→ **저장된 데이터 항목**
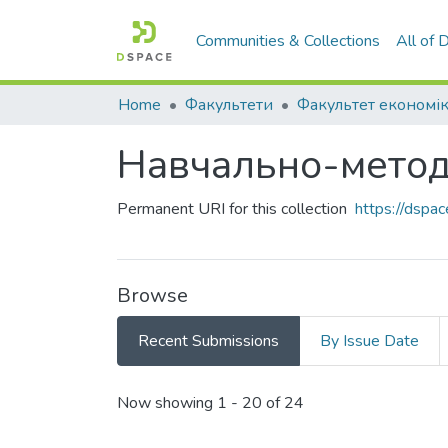
Communities & Collections
All of
Home
Факультети
Навчально-методи
Permanent URI for this collection
https://dspa
Browse
Recent Submissions
By Issue Date
Recent Submissions
Now showing
1 - 20 of 24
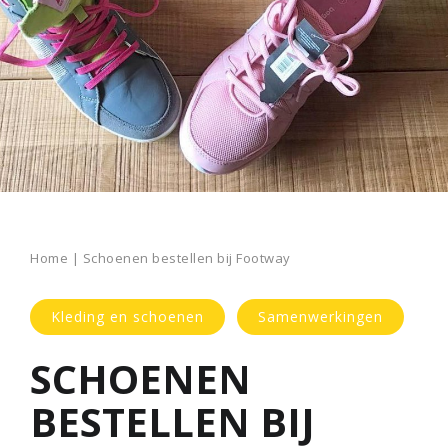
Home
|
Schoenen bestellen bij Footway
Kleding en schoenen
Samenwerkingen
SCHOENEN
BESTELLEN BIJ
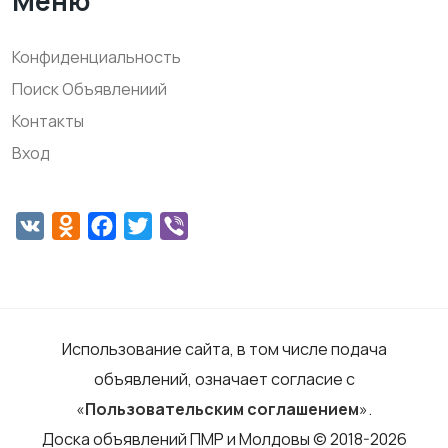
Меню
Конфиденциальность
Поиск Объявлениий
Контакты
Вход
VK
Odnoklassniki
Facebook
Twitter
Viber
Использование сайта, в том числе подача
объявлений, означает согласие с
«
Пользовательским соглашением
».
Доска объявлений ПМР и Молдовы © 2018-2026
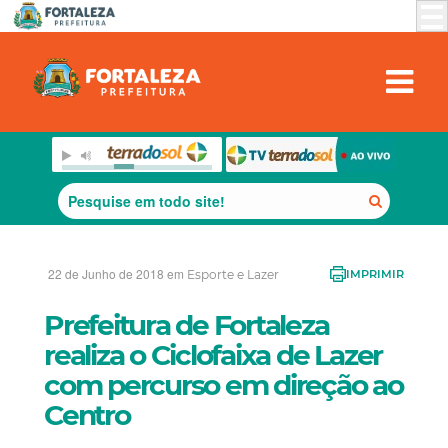
22 de Junho de 2018 em
Esporte e Lazer
IMPRIMIR
Prefeitura de Fortaleza
realiza o Ciclofaixa de Lazer
com percurso em direção ao
Centro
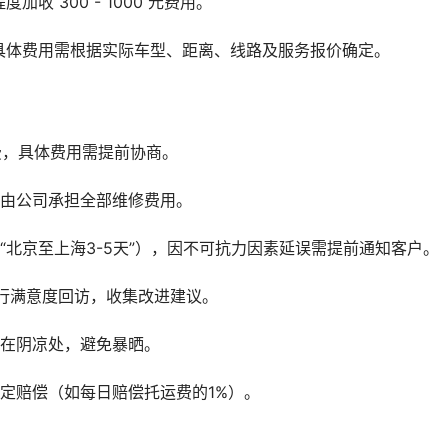
 300 - 1000 元费用。
具体费用需根据实际车型、距离、线路及服务报价确定。
务费，具体费用需提前协商。
，由公司承担全部维修费用。
“北京至上海3-5天”），因不可抗力因素延误需提前通知客户。
行满意度回访，收集改进建议。
放在阴凉处，避免暴晒。
定赔偿（如每日赔偿托运费的1%）。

→ **과제 설명**
위 항목에 나온 텍스트 줄을 처음부터 끝까지 한 글자도 바꾸지 말고 다시 적으십시오. 그림 자리 표시는 답에서 빼십시오.

→ **문제 풀이**
Communities & Collections
All of
Home
Факультети
Навчально-методи
Permanent URI for this collection
https://dspa
Browse
Recent Submissions
By Issue Date
Recent Submissions
Now showing
1 - 20 of 24
Home
|
Schoenen bestellen bij Footway
Kleding en schoenen
Samenwerkingen
SCHOENEN
BESTELLEN BIJ
Меню
Конфиденциальность
Поиск Объявлениий
Контакты
Вход
VK
Odnoklassniki
Facebook
Twitter
Viber
Использование сайта, в том числе подача
объявлений, означает согласие с
«
Пользовательским соглашением
».
Доска объявлений ПМР и Молдовы © 2018-2026
22 de Junho de 2018 em
Esporte e Lazer
IMPRIMIR
Prefeitura de Fortaleza
realiza o Ciclofaixa de Lazer
com percurso em direção ao
Centro
 300 - 1000 元费用。
具体费用需根据实际车型、距离、线路及服务报价确定。
务费，具体费用需提前协商。
，由公司承担全部维修费用。
“北京至上海3-5天”），因不可抗力因素延误需提前通知客户。
行满意度回访，收集改进建议。
放在阴凉处，避免暴晒。
定赔偿（如每日赔偿托运费的1%）。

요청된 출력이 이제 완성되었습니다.